The Lost World of Genesis One by John H. Walton: introduction

I have recently read The Lost World of Genesis One: Ancient Cosmology and the Origins Debate, by John H. Walton. (Downers Grove, IL: InterVarsity Press, 2009. I hope to post on the book several times over the next few weeks. (Walton has a Wikipedia page, but the information on it is minimal. It does say that Walton is a professor of Old Testament at Wheaton College.

So what does the book have to say? In summary, Walton makes a bold claim. He claims that the creation account in Genesis 1 was not understood, by contemporary listeners or readers, as being about making things, but that it was about arranging things so that various entities had a function within a created world. How is that possible? After all, the words used speak of creation, and doesn't creation mean making things? Walton says that that's what it means to us, in the 21st century, but it's not what it meant to the ancient world. (He says clearly that God can, and did, make things, in the way that we mean it.)

How is this possible? See here for a Biblical example of how our understanding is not the same as that of people in Biblical times.

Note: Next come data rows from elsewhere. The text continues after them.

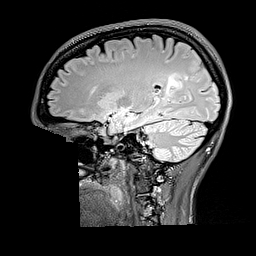
Brain MRI from a brain-tumour surgery series, one sagittal slice; slice 108 of 176 in the series (ordered by position); T2 FLAIR; 256 × 256 image matrix, field of view 256 × 256 mm. Case-level facts recorded for this patient, not image findings: histopathology: Oligodendroglioma; WHO grade: 2; IDH mutation: yes; tumour location: Right Parietal.
Outlined on this slice (manually delineated by an expert):
- tumour: box from (x=162, y=74) to (x=184, y=103) px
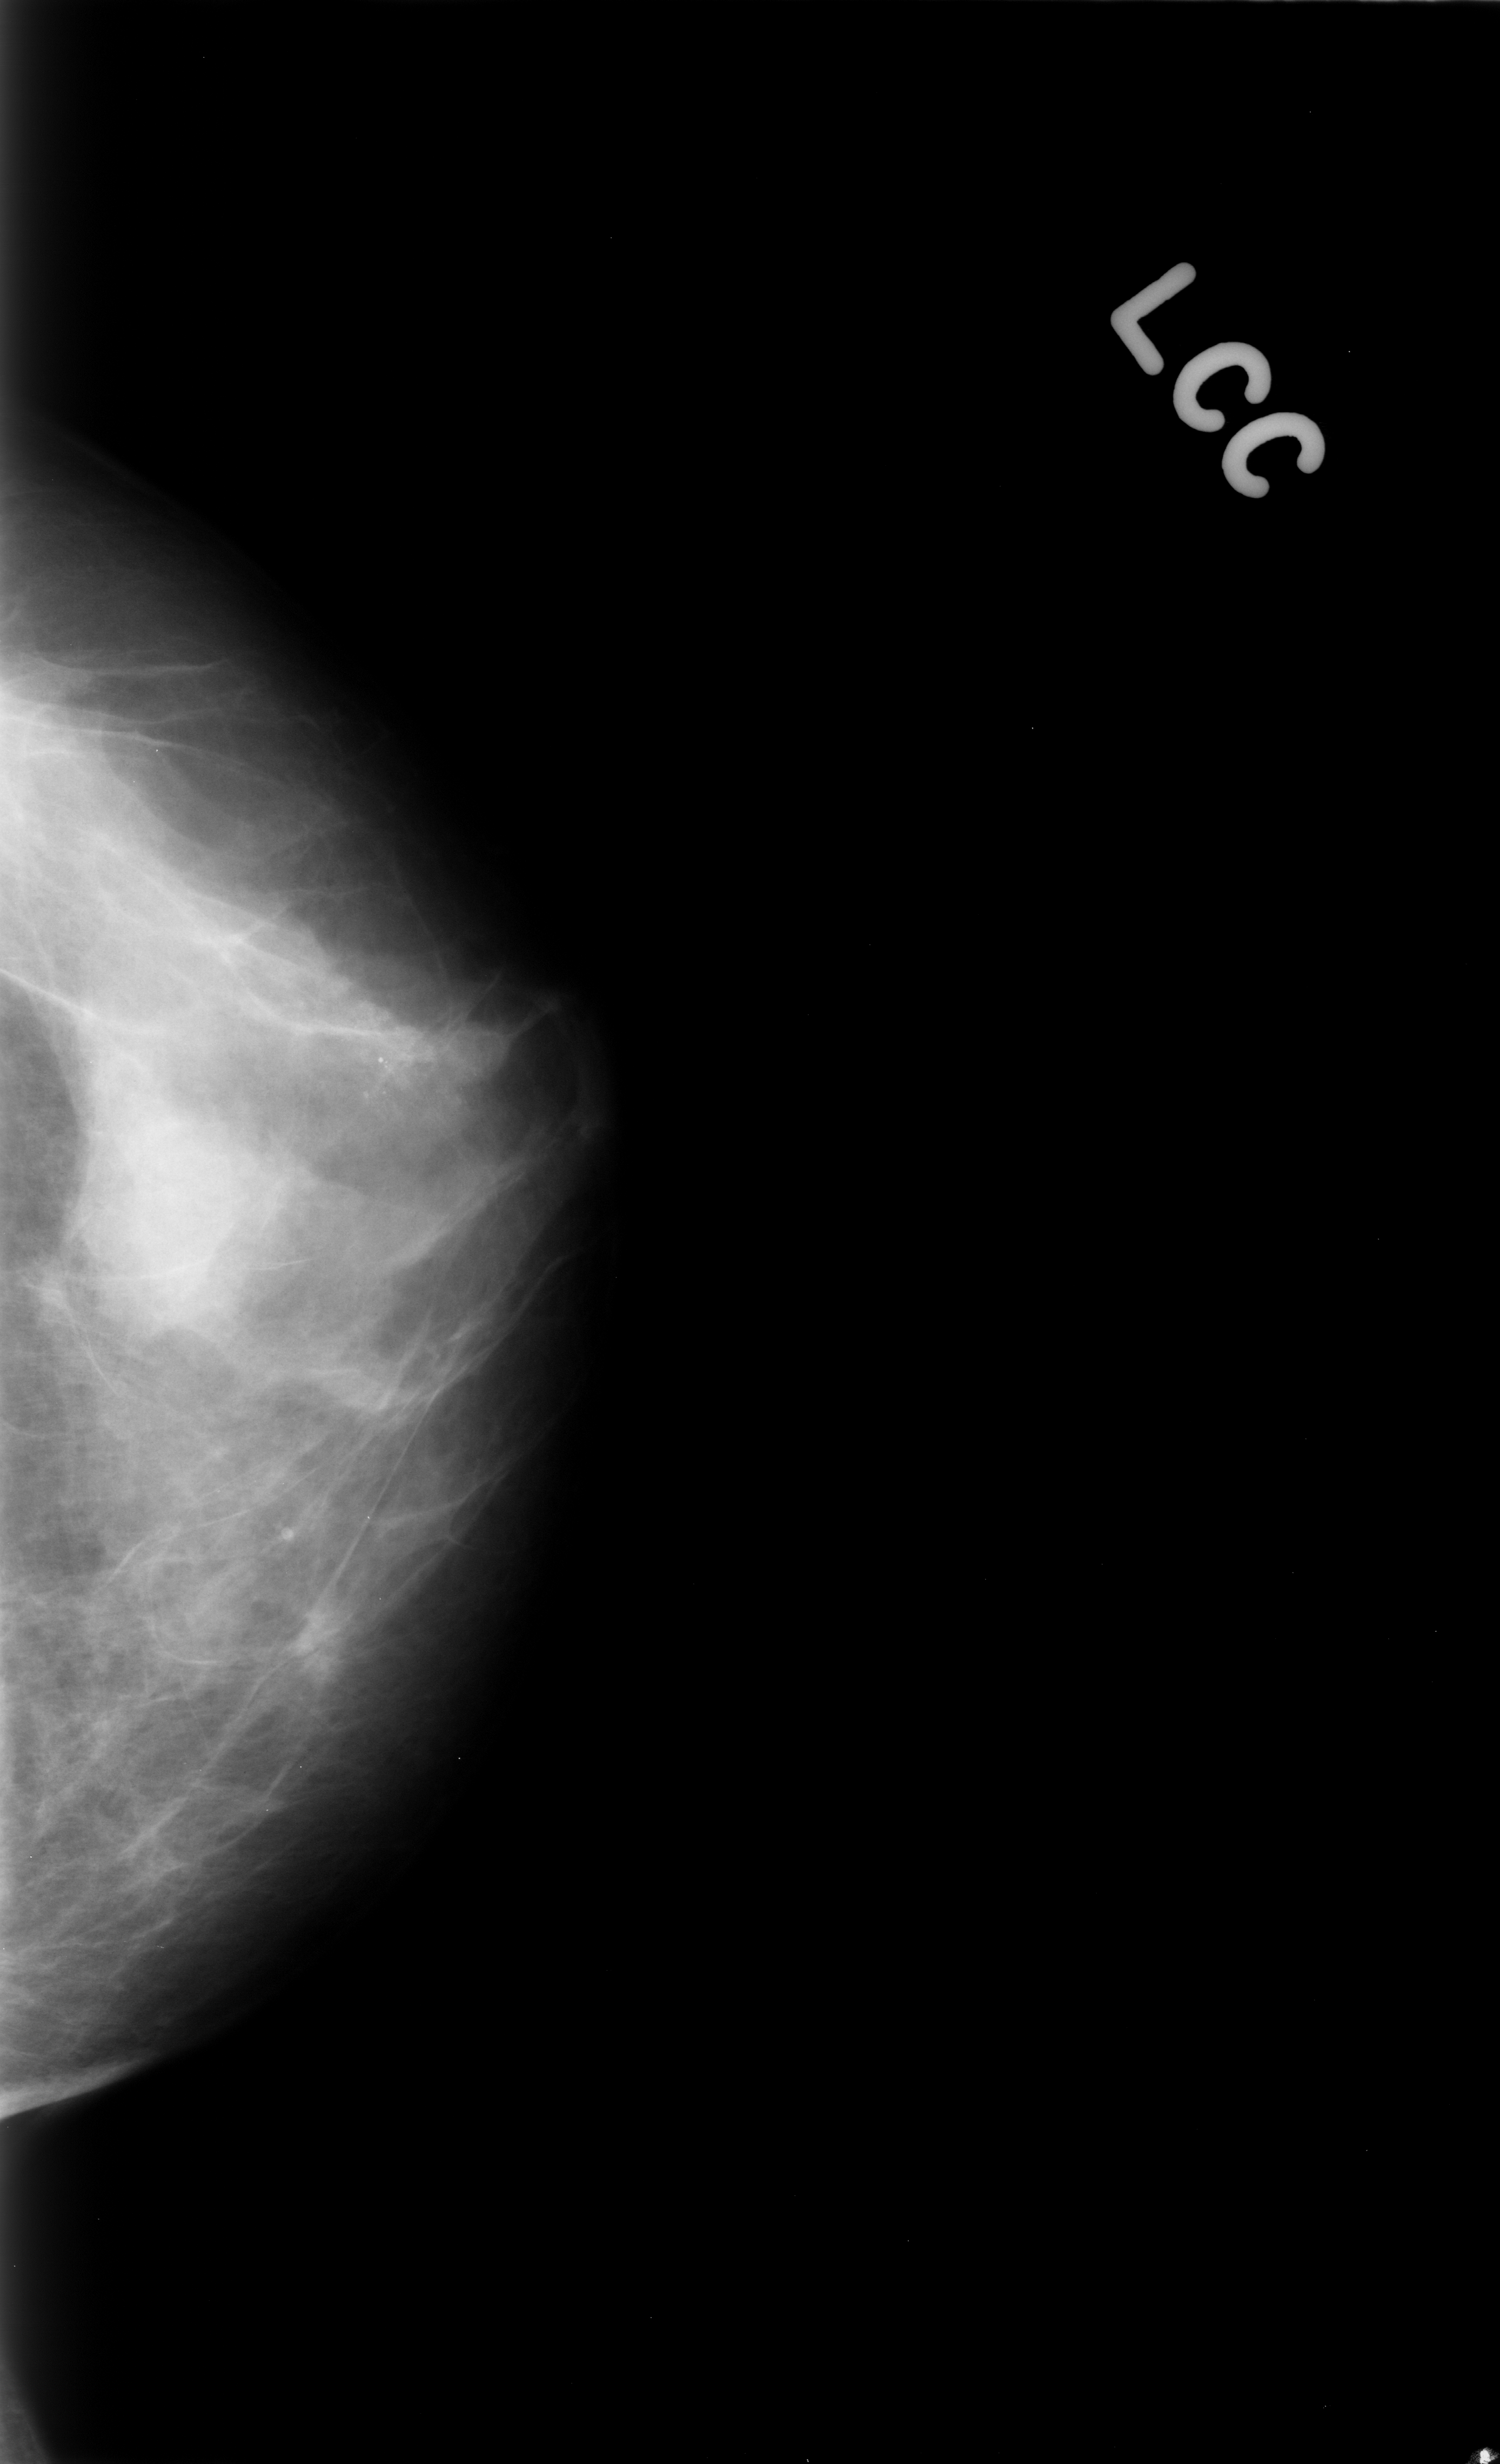
Digitized screen-film mammogram; left breast; craniocaudal (CC) view; BI-RADS breast density category 3 (scale 1–4); 1500 × 2464 image matrix.
Expert-marked regions of interest on this film, with their recorded descriptors:
- calcifications, morphology pleomorphic, distribution clustered; BI-RADS assessment category 4; subtlety rating 3 on a 1 (subtle) to 5 (obvious) scale; pathology (as recorded): benign: bounding box <337,959,464,1116> (left, top, right, bottom; pixels)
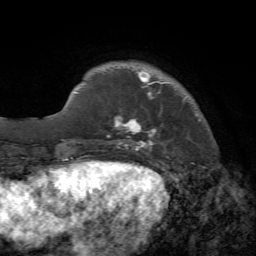
Breast MRI, one axial slice. Position 13 of 72 along the scan axis. Cropped to one breast. Dynamic contrast-enhanced series, time point 2 of 7 at this slice position (early post-contrast). 1.5 T. TE 4.2 ms, TR 8.7 ms. 256 × 256 image matrix, field of view 180 × 180 mm. Female patient.
Structures marked on this image (semi-automatically segmented with operator editing):
- enhancing-tissue mask used for the functional tumour volume (all voxels passing the contrast-enhancement thresholds inside the analysis volume; usually the tumour): bounding box <107,71,201,151> (left, top, right, bottom; pixels)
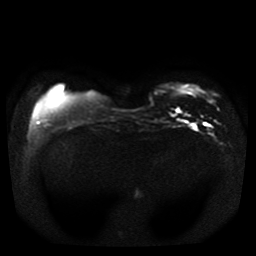
Breast MRI, one axial slice; slice 7 of 41 in the series (ordered by position); diffusion-weighted series; image 2 of 4 stored at this slice position (different b-values; order by instance number); 1.5 T; 256 × 256 image matrix. Female patient.
Structures marked on this image (outlined manually by an expert reader):
- tumour on diffusion-weighted imaging: box from (x=210, y=100) to (x=213, y=103) px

Walton is an expert in creation myths from Near East cultures. That doesn't mean that he believes Genesis 1 is a myth. But he uses his knowledge to shed light on the way people thought at about the time Genesis was written. I hope to set forth what Walton thinks they thought -- what he thinks Genesis 1 and 2 meant to the people who first heard and read them.

Thanks for reading.

2 comments:

atlibertytosay said...

Interesting …

The more I see the more I realize that God made things as they are as the Bible describes. We are just now understanding some (very little so far) of the ways in which he did it as we discover more about the big bang, dark matter, antimatter, and I'd even go as far as "rediscovering" the power of prayer.

Martin LaBar said...

Thanks, atlibertytosay. I believe that things happened as the Bible describes them, if we properly understand what the Bible says, and realize that the Bible left out an awful lot. Walton claims, with some pretty good evidence, which I hope to present soon, that we, in the 21st century, don't understand some of what Genesis 1 and 2 really said to the people of that time.